[START Selected extract]

The balance-of-hedge product is designed for projects that will sign or have already signed a hedge with a bank or commodity trader to swap floating market prices for fixed prices on fixed volumes of power. It transfers the risk of being short during high prices and long during low prices. The insurer will assign an expected value to all of the residual excess short and long positions. Because of the enormous amount of potential volatility, the insurer will price the risk below the expected value so that it should make money for the insurer during an “average” weather year, but will eliminate the project’s exposure to extreme weather conditions.

For example, July 2018 was very hot in Texas. Power prices spiked during a period when wind speeds were low. Anyone with a bank hedge that month probably had a rough month. A balance of hedge smooths out the pattern of cash flow for a project with a fixed-quantity price hedge. The underlying hedge converts the floating revenue for a project selling its electricity into ERCOT into a fixed revenue stream, but if it is a fixed-volume hedge, it does not protect a project from coming up short on the fixed volume that the project has promised and having to cover the shortfall in floating revenue owed under the hedge. The balance of hedge covers this risk.

There may be only a limited appetite for a balance of hedge at the project level for an existing tax equity deal. The tax equity investor and lender have already underwritten the transaction based on their evaluations of the power contract and hedge. Most sponsors would do better to have the project company sign the balance-of-hedge contract with the insurance company when the tax equity is first put in place. Doing it later requires consent from the tax equity investor, who may be reluctant to reopen a transaction, especially as it may require a re-marking of the position.

[END Selected extract]

■ Written exercise A
Duplicate the passage on balance-of-hedge insurance from "There may be" up to and including "of the position.".
The passage on balance-of-hedge insurance has no connection to the entries that come after it.

[START Records for this task]

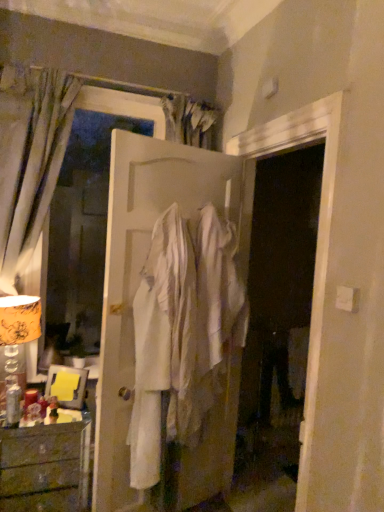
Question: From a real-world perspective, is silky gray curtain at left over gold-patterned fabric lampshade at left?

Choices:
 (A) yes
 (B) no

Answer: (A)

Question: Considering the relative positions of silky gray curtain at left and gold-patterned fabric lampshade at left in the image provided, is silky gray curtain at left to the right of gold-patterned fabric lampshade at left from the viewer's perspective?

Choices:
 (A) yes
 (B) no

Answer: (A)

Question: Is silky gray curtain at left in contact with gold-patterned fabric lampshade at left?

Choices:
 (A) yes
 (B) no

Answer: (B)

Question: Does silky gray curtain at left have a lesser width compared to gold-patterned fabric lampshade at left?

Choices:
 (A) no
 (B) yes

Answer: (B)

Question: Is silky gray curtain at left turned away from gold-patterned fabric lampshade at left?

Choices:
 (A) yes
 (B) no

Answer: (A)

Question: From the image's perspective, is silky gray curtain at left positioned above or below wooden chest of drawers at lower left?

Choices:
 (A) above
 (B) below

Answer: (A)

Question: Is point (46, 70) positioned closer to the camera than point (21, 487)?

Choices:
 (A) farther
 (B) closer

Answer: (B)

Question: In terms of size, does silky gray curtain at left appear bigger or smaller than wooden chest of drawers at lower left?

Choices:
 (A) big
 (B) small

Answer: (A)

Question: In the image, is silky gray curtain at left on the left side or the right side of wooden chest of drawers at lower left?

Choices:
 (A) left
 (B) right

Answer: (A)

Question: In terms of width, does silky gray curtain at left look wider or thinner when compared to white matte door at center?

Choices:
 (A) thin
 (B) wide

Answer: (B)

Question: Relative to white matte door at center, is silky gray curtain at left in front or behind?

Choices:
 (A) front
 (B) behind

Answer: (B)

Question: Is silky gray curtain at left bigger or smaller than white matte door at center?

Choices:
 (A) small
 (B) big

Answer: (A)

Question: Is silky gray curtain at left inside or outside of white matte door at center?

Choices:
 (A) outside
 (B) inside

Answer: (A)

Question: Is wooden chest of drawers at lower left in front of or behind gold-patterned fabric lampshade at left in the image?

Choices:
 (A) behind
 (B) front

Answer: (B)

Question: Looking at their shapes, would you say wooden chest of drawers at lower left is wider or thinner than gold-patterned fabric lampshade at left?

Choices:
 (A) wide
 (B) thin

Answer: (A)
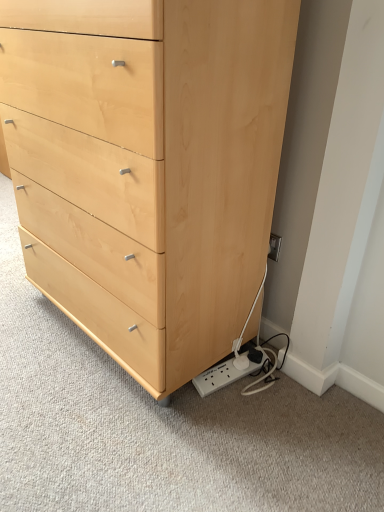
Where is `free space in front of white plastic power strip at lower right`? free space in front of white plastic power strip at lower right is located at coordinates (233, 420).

[END Records for this task]

■ Written exercise B
Set down the entries verbatim from the line with "Question: Looking at" through the end of the entries, including both ends. Leave the pictures out.

■ Final answer A
There may be only a limited appetite for a balance of hedge at the project level for an existing tax equity deal. The tax equity investor and lender have already underwritten the transaction based on their evaluations of the power contract and hedge. Most sponsors would do better to have the project company sign the balance-of-hedge contract with the insurance company when the tax equity is first put in place. Doing it later requires consent from the tax equity investor, who may be reluctant to reopen a transaction, especially as it may require a re-marking of the position.

■ Final answer B
Question: Looking at their shapes, would you say wooden chest of drawers at lower left is wider or thinner than gold-patterned fabric lampshade at left?

Choices:
 (A) wide
 (B) thin

Answer: (A)
Where is `free space in front of white plastic power strip at lower right`? free space in front of white plastic power strip at lower right is located at coordinates (233, 420).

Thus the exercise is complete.